Sunday, July 14, 2013

The Tortilla Curtain by T.C. Boyle

Two families, one white, one brown, one rich, one poor, live parallel lives in Topanga Canyon.

 The Mossbachers, Delaney and Kyra, live in a new exurban development in one of the rugged canyons northwest of Los Angeles. Desperately poor illegal immigrants Candido and America Rincon camp under a tree near the same development. The novel opens with a car accident, Candido bouncing off the hood of Delaney’s luxury vehicle. Things go downhill for Candido after that. Way downhill. But he still keeps a strong optimism in the idea of America (the country and his wife).
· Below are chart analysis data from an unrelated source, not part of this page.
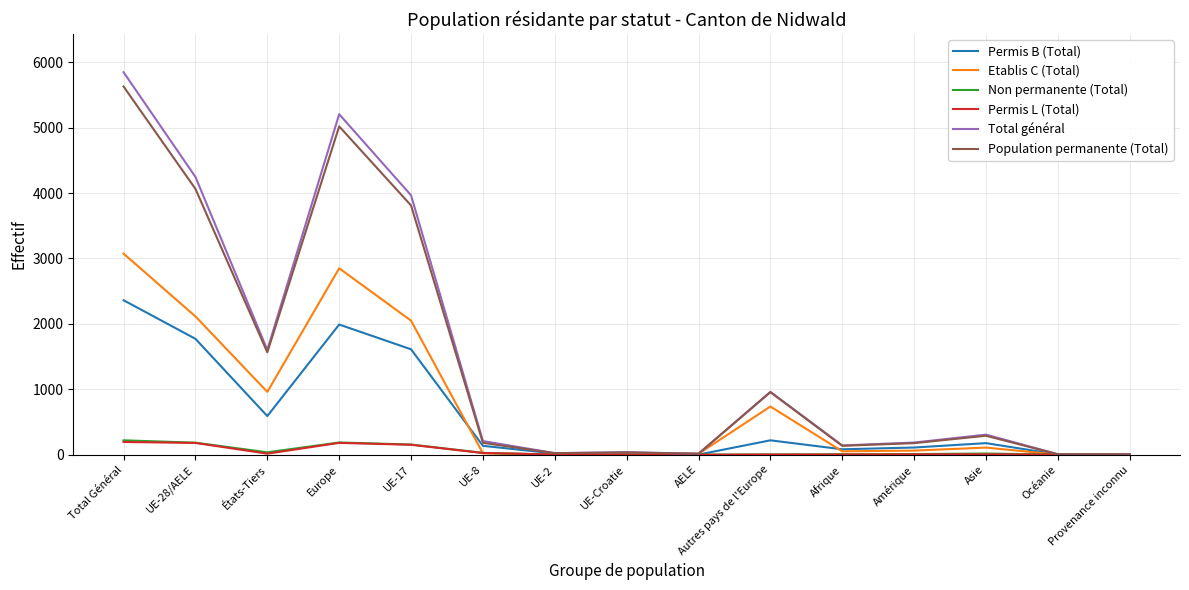

What is the total value across all series at Total Général?

17325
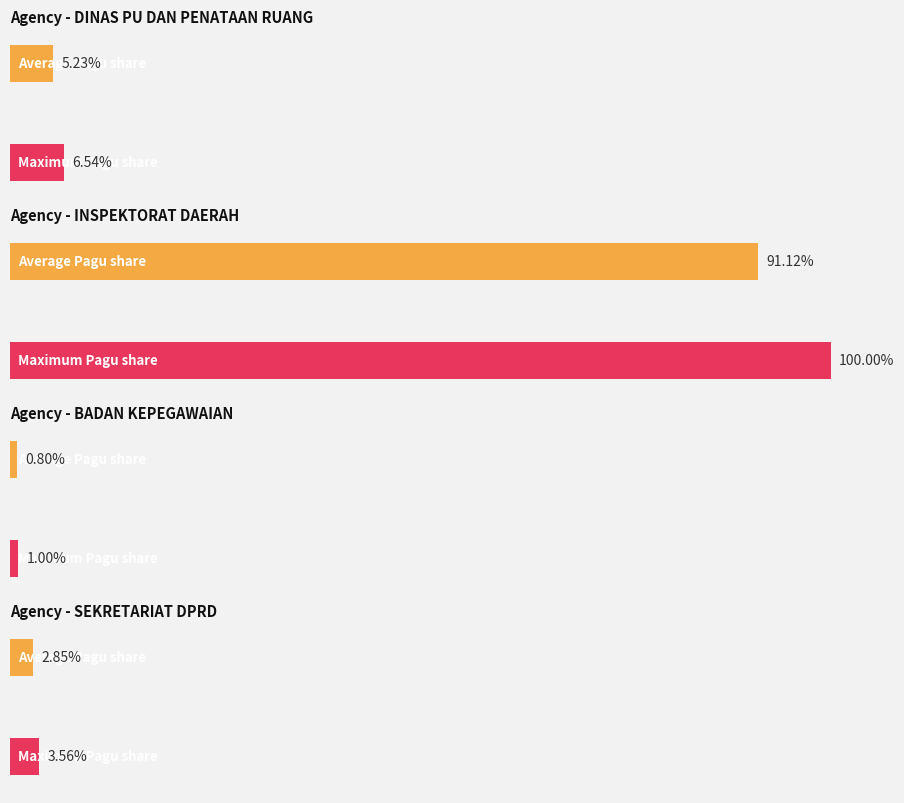

Which has a higher value, BADAN KEPEGAWAIAN or INSPEKTORAT DAERAH?

INSPEKTORAT DAERAH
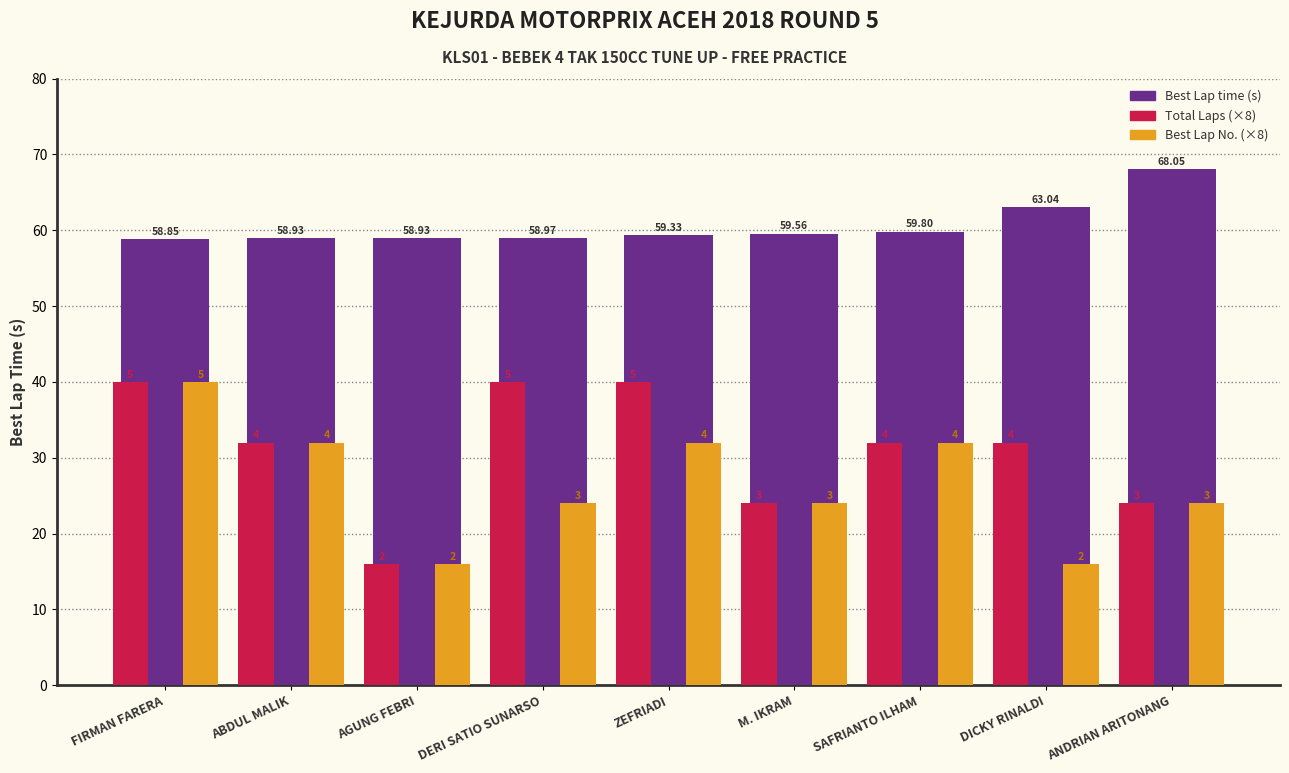

What position from the left is ANDRIAN ARITONANG?

9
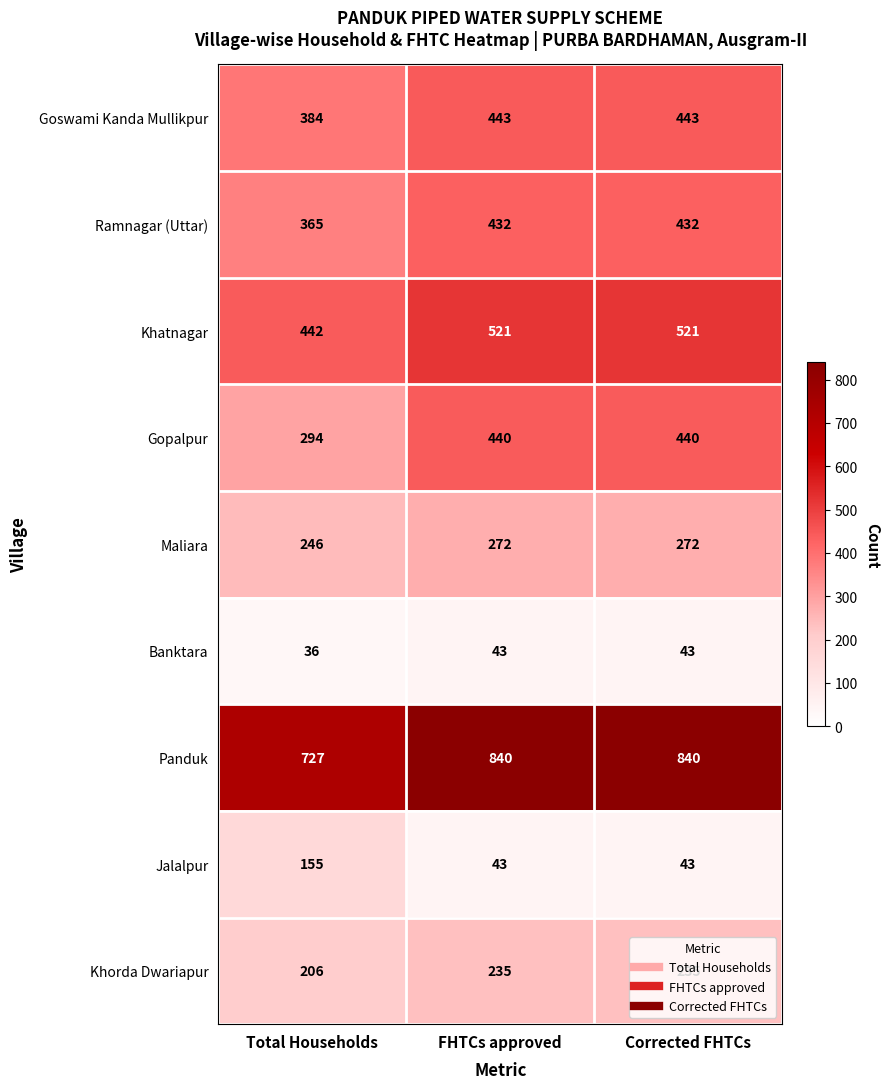

Which category has the lowest value in the Khatnagar series?

Total Households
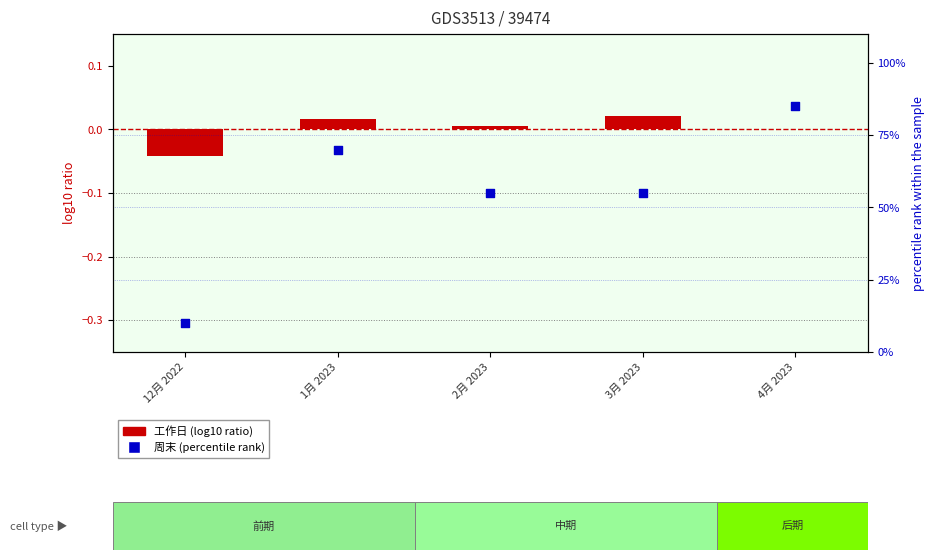

Which series reaches the minimum Y coordinate?

工作日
This was a well crafted socially conscious book that I found dull. Possibly because all characters behaved completely as expected, clicking like the gears of a clock. Every single one of them had a placard around their neck. Delaney was an environmentally responsible chardonnay sipping type, Kyra was an ambitious real estate agent, Candido an optimistic immigrant, America was a beautiful earth mother (literally). I wanted to be surprised. I wanted the Mexicans to have some shading, and for the most part they were oppressed saints. However, I admire the ambition and the execution of the novel – many characters, well delineated from all classes of society. And very tactile descriptions of both the bad things that the Mexican family endures and the consumerist overload the white family experiences. The novel does confront a social question, but there wasn’t a lot of rage here. And I think rage is called for.

Also, I love flood scenes in books and this one had a great one.